CD DNA Clean Beads is particularly created for DNA purification and is based on SPRI (Solid Phase Reverse Immobilization) technology. With a quick and easy workflow, the Kit can also be utilized to select fragment sizes during the preparation of DNA or RNA next-generation sequencing (NGS) libraries. It has significantly higher amplicon recovery rates for small and large amplicon sizes >100 bp and is substantially more efficient than traditional filtration DNA/PCR clean-up and RNA/cDNA/RNA purification clean-up. It can produce high-quality double-stranded and single-stranded DNA templates while also removing dNTPs, primers, primer-dimers, and contaminants without the use of salt carryover.
Workflow:
Workflow of DNA Purification and Size Selection
Storage:
All the components can be stored at 2-8℃ for one year.
Specifications:
| Application | Applicable for DNA purification and fragment size selection during the preparation of DNA or RNA next generation sequencing (NGS) library. |
| Sample type | DNA |
CD DNA Clean Beads is compatible with almost all brands of kits for library construction and protocol reported in paper.
Notes Before Use
Equilibrate the CD DNA Clean Beads to room temperature before use.
Mix the beads thoroughly by vortexing every time before pipetting.
When rinsing the beads with 80% ethanol, keep the tube static on the magnetic stand, and do not disturb the bead.
When air-drying the beads, do not over-dry it. Over-dried beads with cracks on the surface will lead to reduced elution efficiency of DNA.
Purify the DNA fragments with CD DNA Clean Beads
- Equilibrate the CD DNA Clean Beads to room temperature. Suspend the beads thoroughly by vortexing.
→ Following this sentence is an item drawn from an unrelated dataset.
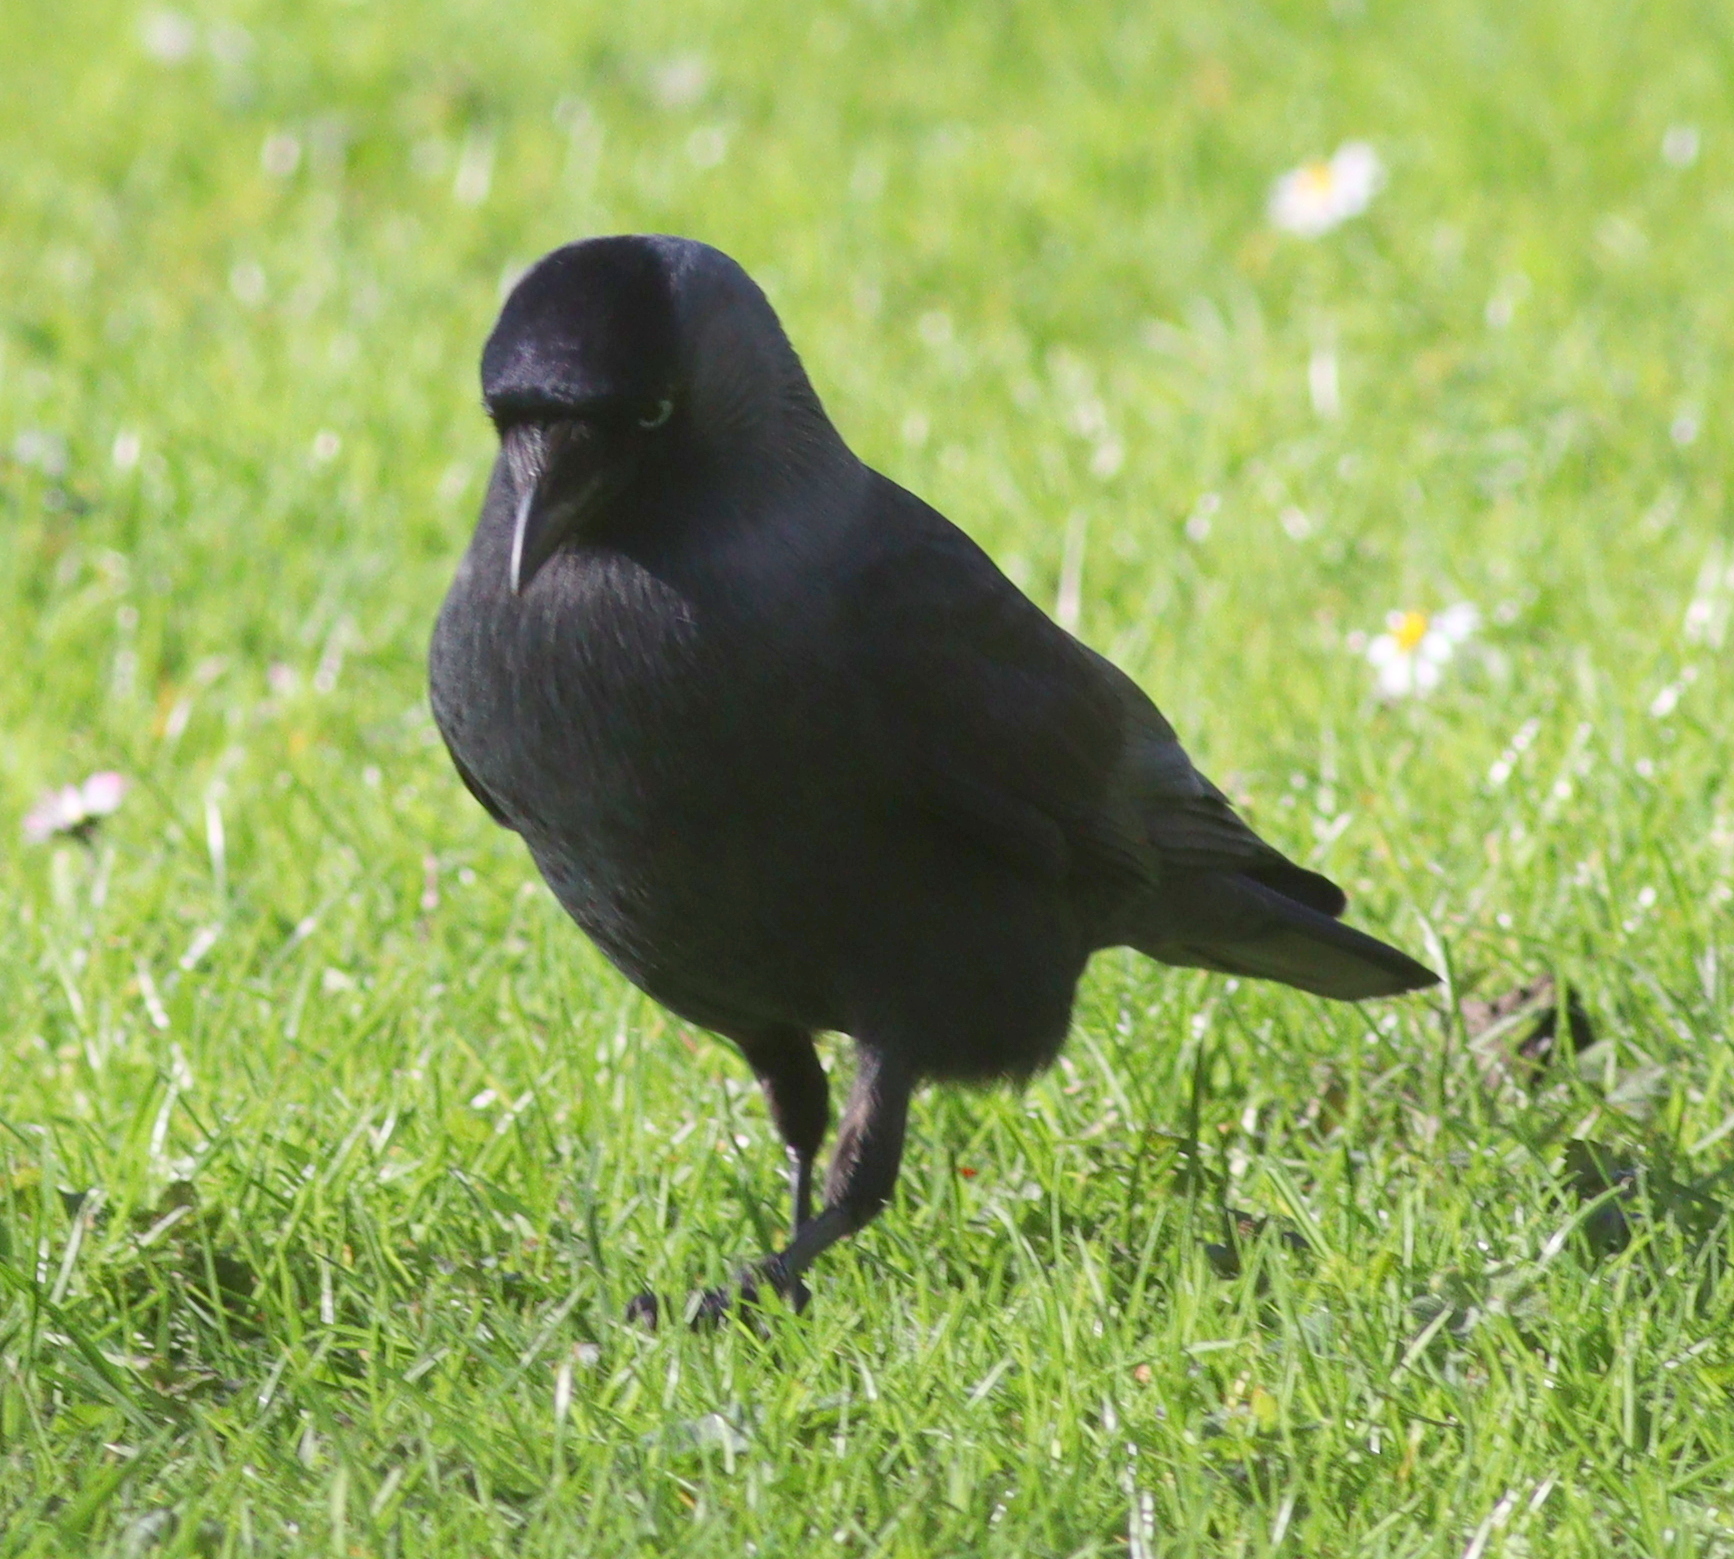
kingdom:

- Pipet beads into the fragmentation products. Mix thoroughly by vortexing or pipetting up and down for 10 times.
- Incubate at room temperature for 5 min.
- Place the sample on a magnetic stand. Wait until the soultion clarifies (about 5min). Keep it on the magnetic stand and carefully discard the supernatant without disturbing the beads.
- Keeping the sample on the magnetic stand, add 200 μl of freshly prepared 80% ethanol to rinse the beads. DO NOT re-suspend the beads! Incubate for 30 sec at room temperature and carefully discard the supernatant without disturbing the beads.
- Repeat the Step 5.
- Keep the tube on the magnetic stand, open the tube, and air-dry the beads for 5 - 10 min.
- Take the tube off from magnetic stand. Add sterile ultra- pure water into the tube to elute DNA. Mix by vortexing or gently pipetting. Collect liquids at the bottom of the tube by a brief centrifugation, and then put the tube back on the magnetic stand. Wait until the solution becomes clear (about 5 min). Transfer supernatant to a new PCR tube carefully. (The volume depends on subsequent experiments).
Reference Conditions for Library Selection
The DNA library with full size of 200 bp-1500 bp was prepared using CD NEXT DNA Library Prep Kit for Illumina (DP002) and purified with 1 × CD DNA Clean Beads. Then, using CD DNA Clean Beads again, the library was sorted into different sizes according to the following conditions. Finally, all the libraries were analyzed with an Agilent 2100 Bioanalyzer.
The Effect of Residual Beads on Library Distribution
When the library is analyzed with an Agilent 2100 Bioanalyzer, the peak may come with a tail on the higher molecular weight side (as shown in the following figure), usually caused by the residual beads in purified PCR products. To avoid this, it is recommended to use a magnetic stand with stronger magnetic force and carefully discard the supernatant without disturbing the beads.